Don’t get me wrong; I’m crazy about my kids, but every summer I’m faced with a dilemma. It only takes a couple of days before my angelic children are stricken with the dreaded I’m Bored Syndrome. Deep down, I knew that I needed to maintain some structure and a sense of routine during the summer to prevent my kids from bouncing off the walls and keep myself from going bonkers. But when I thought about structure and routine, I kept picturing myself blowing a whistle “Captain Von Trapp-style” and marching kids in lederhosen around the backyard. I knew if I tried something like that, there would be mutiny in the Mosteller house. So, after weeks of desperate brainstorming, I hit upon the solution—Summer Learning Adventures of the Mostellers, lovingly dubbed “SLAM.” It literally saved our summer; here’s how it worked for us.

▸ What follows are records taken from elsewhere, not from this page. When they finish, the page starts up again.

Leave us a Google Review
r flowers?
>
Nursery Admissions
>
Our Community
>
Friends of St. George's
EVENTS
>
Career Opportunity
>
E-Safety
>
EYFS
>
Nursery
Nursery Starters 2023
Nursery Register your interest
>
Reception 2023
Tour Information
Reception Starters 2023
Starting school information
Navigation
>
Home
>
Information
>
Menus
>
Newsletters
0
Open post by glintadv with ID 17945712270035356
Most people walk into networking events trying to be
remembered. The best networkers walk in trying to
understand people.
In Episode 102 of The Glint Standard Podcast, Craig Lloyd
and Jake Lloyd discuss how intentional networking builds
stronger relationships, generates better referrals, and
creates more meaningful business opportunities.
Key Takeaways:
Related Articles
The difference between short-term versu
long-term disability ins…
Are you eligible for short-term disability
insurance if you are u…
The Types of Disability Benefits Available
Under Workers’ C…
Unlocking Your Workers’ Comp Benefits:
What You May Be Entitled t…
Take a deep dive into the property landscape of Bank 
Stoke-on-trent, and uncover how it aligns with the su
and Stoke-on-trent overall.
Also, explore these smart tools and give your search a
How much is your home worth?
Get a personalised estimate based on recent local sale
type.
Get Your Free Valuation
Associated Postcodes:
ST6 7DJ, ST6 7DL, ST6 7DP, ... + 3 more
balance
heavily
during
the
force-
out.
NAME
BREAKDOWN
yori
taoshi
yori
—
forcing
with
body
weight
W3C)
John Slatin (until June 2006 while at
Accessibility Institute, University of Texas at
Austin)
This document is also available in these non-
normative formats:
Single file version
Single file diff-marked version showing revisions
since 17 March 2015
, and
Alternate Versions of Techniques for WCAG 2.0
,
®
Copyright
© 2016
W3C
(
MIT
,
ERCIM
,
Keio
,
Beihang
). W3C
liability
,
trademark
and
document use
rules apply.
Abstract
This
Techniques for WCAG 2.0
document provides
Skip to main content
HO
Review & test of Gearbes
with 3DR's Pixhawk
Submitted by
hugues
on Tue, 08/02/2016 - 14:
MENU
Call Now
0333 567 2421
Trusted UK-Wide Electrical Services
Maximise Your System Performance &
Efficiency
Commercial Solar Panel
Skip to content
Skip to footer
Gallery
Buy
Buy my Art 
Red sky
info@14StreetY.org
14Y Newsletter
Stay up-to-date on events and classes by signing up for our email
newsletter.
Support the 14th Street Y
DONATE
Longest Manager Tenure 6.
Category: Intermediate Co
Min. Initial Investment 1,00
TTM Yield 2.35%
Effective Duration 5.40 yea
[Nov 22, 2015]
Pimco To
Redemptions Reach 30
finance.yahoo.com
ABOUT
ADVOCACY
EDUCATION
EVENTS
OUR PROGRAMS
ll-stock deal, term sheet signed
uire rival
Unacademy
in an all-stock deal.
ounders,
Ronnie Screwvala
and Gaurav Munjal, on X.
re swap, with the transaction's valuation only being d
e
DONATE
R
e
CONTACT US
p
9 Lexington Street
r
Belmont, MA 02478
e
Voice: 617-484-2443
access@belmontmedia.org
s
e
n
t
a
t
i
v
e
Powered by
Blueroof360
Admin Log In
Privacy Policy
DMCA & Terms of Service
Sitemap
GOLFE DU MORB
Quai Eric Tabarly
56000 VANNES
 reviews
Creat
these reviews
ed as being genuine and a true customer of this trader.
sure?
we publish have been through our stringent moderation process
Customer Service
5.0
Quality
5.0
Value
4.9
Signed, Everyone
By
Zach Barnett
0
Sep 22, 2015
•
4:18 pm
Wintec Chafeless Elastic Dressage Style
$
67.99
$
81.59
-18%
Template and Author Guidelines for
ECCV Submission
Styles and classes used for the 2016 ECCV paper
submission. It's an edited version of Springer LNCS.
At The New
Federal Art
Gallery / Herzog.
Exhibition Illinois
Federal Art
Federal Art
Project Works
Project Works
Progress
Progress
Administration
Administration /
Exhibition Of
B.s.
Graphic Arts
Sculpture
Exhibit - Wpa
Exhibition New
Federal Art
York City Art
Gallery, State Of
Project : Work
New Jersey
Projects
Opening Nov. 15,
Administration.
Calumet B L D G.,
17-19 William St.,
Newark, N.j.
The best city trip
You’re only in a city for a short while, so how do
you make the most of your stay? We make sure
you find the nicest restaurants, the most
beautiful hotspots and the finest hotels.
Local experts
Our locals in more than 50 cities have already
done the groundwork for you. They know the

For starters, the kids were thrilled to have a summer named after them. That alone was an improvement! We started doing our homework before school was out so we’d be ready to hit the ground running. Since both kids helped plan SLAM, we knew we had activities and projects they were sure to enjoy. First, we chose categories for SLAM activities, such as crafts, cooking, science, field trips, and brain bucks. The brain buck category was my sneaky way of making sure the kids stayed sharp on their academic skills. I designed some simple brain bucks on the computer and handed them out for independent reading, practicing multiplication facts, writing, etc. Brain bucks were worth twenty-five cents and could be spent at the kids’ favorite bookstore.
After we selected our categories, we searched the library and Internet for project ideas. We discovered this was almost as much fun as actually doing the projects—like window shopping for the brain! The hard part was narrowing down our huge list of things we wanted to do so we could squeeze it into one summer. We chose our favorite projects, from painting with marbles and making our own slime, to baking polvorones (yummy little Mexican treats) and taking nature hikes. We had a lot of variety in our list, and each kid got to make several choices.
We also scouted out local points of interest for fun and inexpensive field trips and ended up going places we’d never been before. We visited a nature conservatory, a butterfly show, museums, a hands-on children’s garden, and we found the perfect Tarzan tree on an impromptu nature hike. Who had time for television? There was a city to explore!